The debate has taken on heightened urgency as European farmers, primarily in Poland, have intensified their protests, blockading border crossings and disrupting the flow of goods to and from Ukraine. These actions have not only affected the transit of agricultural products but have also strained diplomatic relations and fueled tensions between the neighboring countries.

At the heart of the dispute lies a staggering seventeen-fold increase in the EU’s import of soft wheat from Ukraine during the 2022-2023 season compared to the previous year, according to data from the French agency Intercereales. However, Solskyi dismisses the notion that Ukrainian exports are the primary driver behind global price declines, instead attributing the falling prices to bumper harvests in the United States and Latin America.

As the negotiations continue, Solskyi is set to embark on a diplomatic offensive, addressing EU agriculture ministers in Brussels and subsequently visiting France and Poland to engage directly with farmers and government officials. His mission is to dispel what he perceives as myths surrounding the situation and to find a balanced solution that addresses the concerns of all parties involved.

The stakes are high, as failure to reach an agreement could potentially lead to retaliation through the World Trade Organization, a step that Ukraine is reluctant to take but has not ruled out. Solskyi has cautioned that additional import restrictions could undermine Ukraine’s economy, dealing a blow to its war efforts and potentially prolonging the war.

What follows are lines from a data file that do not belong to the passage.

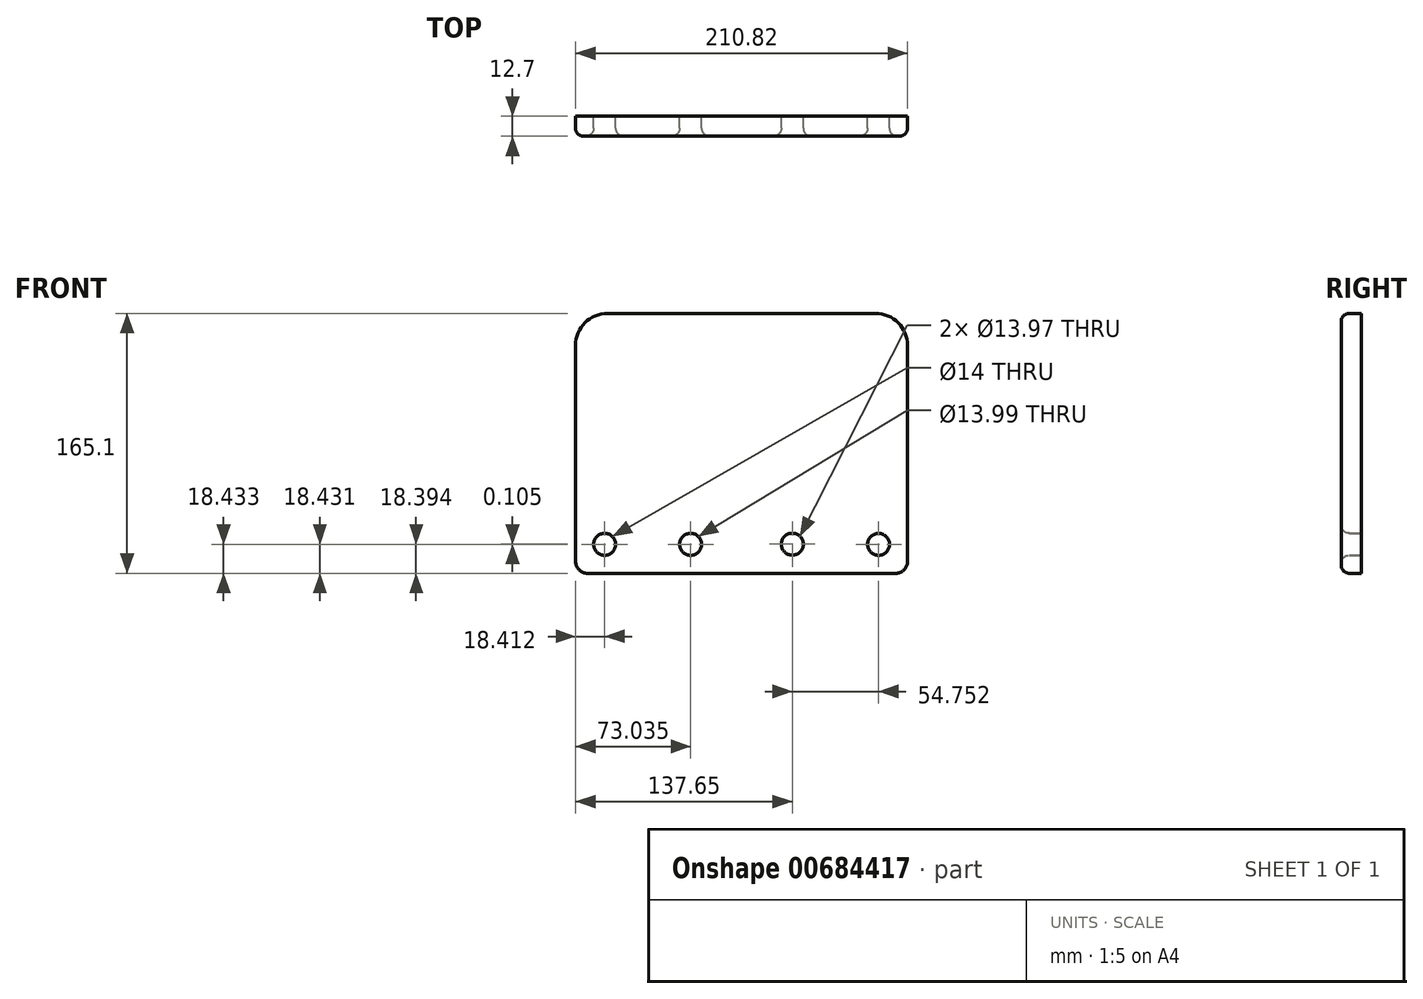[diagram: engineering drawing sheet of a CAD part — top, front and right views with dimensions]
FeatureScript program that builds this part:
annotation { "Feature Type Name" : "Feature", "Feature Type Description" : "" }
export const myFeature = defineFeature(function(context is Context, id is Id, definition is map)
    precondition{}
    {
        {
            var Q0;
            Q0=qCreatedBy(makeId("Front.planeOp"),FACE);
            var sketch = newSketch(context, id + "F0", { "sketchPlane" : qUnion([Q0])});
            skArc(sketch, "E0.7", {"start": v(-132.5, 111.2) * mm, "mid": v(-146.87, 105.25) * mm, "end": v(-152.82, 90.88) * mm});
            skLineSegment(sketch, "E0.8", {"start": v(-152.82, 90.88) * mm, "end": v(-152.82, -46.28) * mm});
            skLineSegment(sketch, "E0.9", {"start": v(-145.2, -53.9) * mm, "end": v(-55.03, -53.9) * mm});
            skArc(sketch, "E1.1", {"start": v(58, 90.88) * mm, "mid": v(52.05, 105.25) * mm, "end": v(37.68, 111.2) * mm});
            skLineSegment(sketch, "E1.2", {"start": v(58, -46.28) * mm, "end": v(58, 90.88) * mm});
            skLineSegment(sketch, "E1.3", {"start": v(-39.79, -53.9) * mm, "end": v(50.38, -53.9) * mm});
            skLineSegment(sketch, "E2", {"start": v(-55.03, -53.9) * mm, "end": v(-39.79, -53.9) * mm});
            skPoint(sketch, "E3.orphan", {"position": v(-98, 109.82) * mm});
            skLineSegment(sketch, "E4", {"start": v(21.17, 85.8) * mm, "end": v(21.17, 85.8) * mm});
            skLineSegment(sketch, "E5", {"start": v(-115.99, 85.8) * mm, "end": v(-115.99, 85.8) * mm});
            skPoint(sketch, "E6.visualSharp", {"position": v(-108.37, 111.2) * mm});
            skPoint(sketch, "E7.visualSharp", {"position": v(-108.37, 85.8) * mm});
            skPoint(sketch, "E8.newPointB", {"position": v(-121.07, 102.31) * mm});
            skPoint(sketch, "E9.visualSharp", {"position": v(13.55, 111.2) * mm});
            skPoint(sketch, "E10.orphan", {"position": v(26.25, 102.31) * mm});
            skPoint(sketch, "E11.visualSharp", {"position": v(13.55, 85.8) * mm});
            skPoint(sketch, "E12.visualSharp", {"position": v(26.25, 85.8) * mm});
            skPoint(sketch, "E13.visualSharp", {"position": v(-121.07, 35) * mm});
            skPoint(sketch, "E14.visualSharp", {"position": v(26.25, 35) * mm});
            skPoint(sketch, "E15", {"position": v(-47.4, 35) * mm});
            skPoint(sketch, "E16.visualSharp", {"position": v(-65.19, 35) * mm});
            skArc(sketch, "E16.filletArc", {"start": v(-65.05, 32.78) * mm, "mid": v(-65.9, 34.37) * mm, "end": v(-67.57, 35) * mm});
            skPoint(sketch, "E17.visualSharp", {"position": v(-29.63, 35) * mm});
            skArc(sketch, "E17.filletArc", {"start": v(-27.25, 35) * mm, "mid": v(-28.93, 34.37) * mm, "end": v(-29.77, 32.78) * mm});
            skPoint(sketch, "E18.visualSharp", {"position": v(-152.82, -53.9) * mm});
            skArc(sketch, "E18.filletArc", {"start": v(-152.82, -46.28) * mm, "mid": v(-150.59, -51.67) * mm, "end": v(-145.2, -53.9) * mm});
            skPoint(sketch, "E19.visualSharp", {"position": v(58, -53.9) * mm});
            skArc(sketch, "E19.filletArc", {"start": v(50.38, -53.9) * mm, "mid": v(55.77, -51.67) * mm, "end": v(58, -46.28) * mm});
            skCircle(sketch, "E20", {"center": v(-15.17, -35.4) * mm, "radius": 6.99 * mm});
            skCircle(sketch, "E21", {"center": v(39.58, -35.5) * mm, "radius": 6.99 * mm});
            skCircle(sketch, "E22", {"center": v(-134.4, -35.47) * mm, "radius": 7 * mm});
            skCircle(sketch, "E23", {"center": v(-79.78, -35.47) * mm, "radius": 7 * mm});
            skPoint(sketch, "E24.end.orphan", {"position": v(-113.45, 35) * mm});
            skPoint(sketch, "E14.filletArc.start.orphan", {"position": v(18.63, 35) * mm});
            skLineSegment(sketch, "E25", {"start": v(-132.5, 111.2) * mm, "end": v(37.68, 111.2) * mm});
            skSolve(sketch);
        }
        {
            var Q0;
            Q0=makeQuery(id+"F0.imprint","IMPRINT",FACE,{"disambiguationData":[TD([[makeQuery(id+"F0.imprint","IMPRINT",EDGE,{"derivedFrom":sQuery(id+"F0.wireOp",EDGE,"E0.7")}),1.0]])]});
            extrude(context, id + "F1", {"entities" : qUnion([Q0]), "depth" : 12.7 * mm, "offsetDistance" : 25.4 * mm});
        }
        {
            var Q0;
            Q0=makeQuery(id+"F1.opExtrude","CAP_FACE",FACE,{"disambiguationData":[OSD([sQuery(id+"F0.wireOp",EDGE,"E0.7"),sQuery(id+"F0.wireOp",EDGE,"E0.8"),sQuery(id+"F0.wireOp",EDGE,"E0.9"),sQuery(id+"F0.wireOp",EDGE,"E1.1"),sQuery(id+"F0.wireOp",EDGE,"E1.2"),sQuery(id+"F0.wireOp",EDGE,"E1.3"),sQuery(id+"F0.wireOp",EDGE,"E2"),sQuery(id+"F0.wireOp",EDGE,"E18.filletArc"),sQuery(id+"F0.wireOp",EDGE,"E19.filletArc"),sQuery(id+"F0.wireOp",EDGE,"E20"),sQuery(id+"F0.wireOp",EDGE,"E21"),sQuery(id+"F0.wireOp",EDGE,"E22"),sQuery(id+"F0.wireOp",EDGE,"E23"),sQuery(id+"F0.wireOp",EDGE,"E25")])],"isStart":false});
            fillet(context, id + "F2", {"entities" : qUnion([Q0]), "radius" : 5.08 * mm, "tangentPropagation" : true, "allowEdgeOverflow" : false});
        }
    });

Amidst these tensions, Ukraine is bracing for a potential decrease in wheat production this year due to reduced sowing areas, while anticipating stable outputs for crops like rapeseed, corn, oilseed, and soybeans.

The debate over Ukrainian grain imports has exposed the intricate web of political and economic interests that the EU must navigate as it seeks to maintain its support for Ukraine while addressing the concerns of its member states. As the negotiations continue, all eyes will be on the Italian government, whose pivotal vote could prove decisive in determining the outcome of this high-stakes diplomatic standoff.

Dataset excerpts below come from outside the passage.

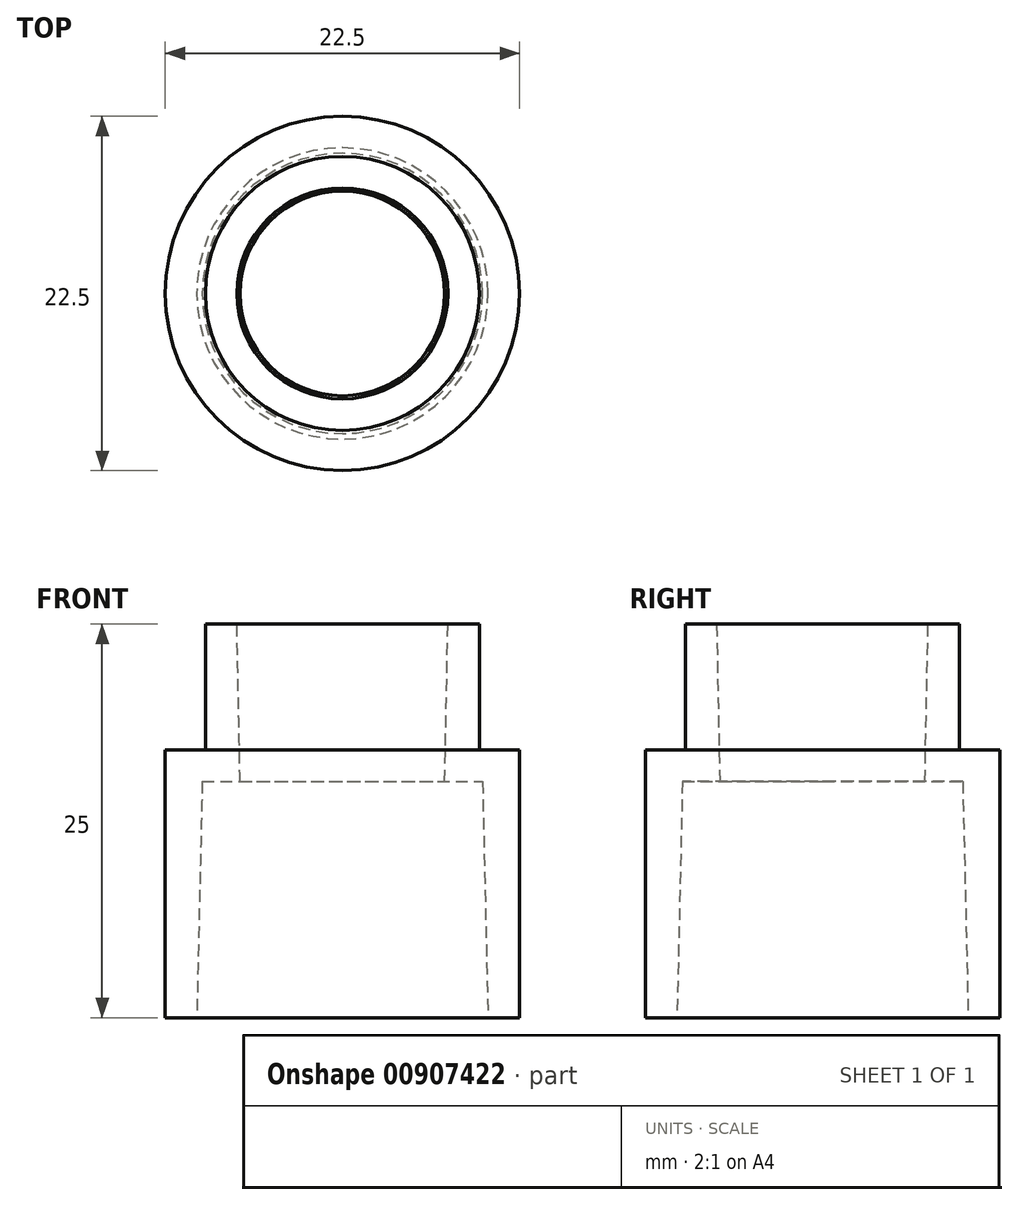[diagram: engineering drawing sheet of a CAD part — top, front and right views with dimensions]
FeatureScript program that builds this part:
annotation { "Feature Type Name" : "Feature", "Feature Type Description" : "" }
export const myFeature = defineFeature(function(context is Context, id is Id, definition is map)
    precondition{}
    {
        {
            var Q0;
            Q0=qCreatedBy(makeId("Front.planeOp"),FACE);
            var sketch = newSketch(context, id + "F0", { "sketchPlane" : qUnion([Q0])});
            skLineSegment(sketch, "E0", {"start": v(9.25, 0) * mm, "end": v(8.9, 15) * mm});
            skLineSegment(sketch, "E1", {"start": v(8.9, 15) * mm, "end": v(6.5, 15) * mm});
            skLineSegment(sketch, "E2", {"start": v(6.5, 15) * mm, "end": v(6.7, 25) * mm});
            skLineSegment(sketch, "E3", {"start": v(6.7, 25) * mm, "end": v(8.7, 25) * mm});
            skLineSegment(sketch, "E4", {"start": v(11.25, 17) * mm, "end": v(11.25, 0) * mm});
            skLineSegment(sketch, "E5", {"start": v(11.25, 0) * mm, "end": v(9.25, 0) * mm});
            skLineSegment(sketch, "E6", {"start": v(8.7, 25) * mm, "end": v(8.7, 17) * mm});
            skLineSegment(sketch, "E7", {"start": v(8.7, 17) * mm, "end": v(11.25, 17) * mm});
            skLineSegment(sketch, "E8", {"start": v(0, 0) * mm, "end": v(0, 51.02) * mm, "construction": true});
            skSolve(sketch);
        }
        {
            var Q0;
            Q0 = qSketchRegion(id + "F0", true);
            var Q1;
            Q1=sQuery(id+"F0.wireOp",EDGE,"E8");
            revolve(context, id + "F1", {"surfaceOperationType" : NewSurfaceOperationType.NEW, "entities" : qUnion([Q0]), "axis" : qUnion([Q1]), "revolveType" : RevolveType.FULL});
        }
    });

In September 2023, despite the European Commission’s decision against extending the embargo, Poland, Hungary, and Slovakia took unilateral action to restrict Ukrainian grain imports, allowing only its transit to other countries through their territories.

Official statistics show that in 2023, Poland continued to pay hundreds of millions of dollars to Russian and Belarusian companies for seeds, oil, and animal feed.

In some categories, it imported even more goods than before the beginning of the war against Ukraine in 2022 amid a simultaneous blockade of importing the same categories of products from Ukraine. This data was collected by Dana Hordiychuk from UN databases and presented in an article on Ukrainska Pravda.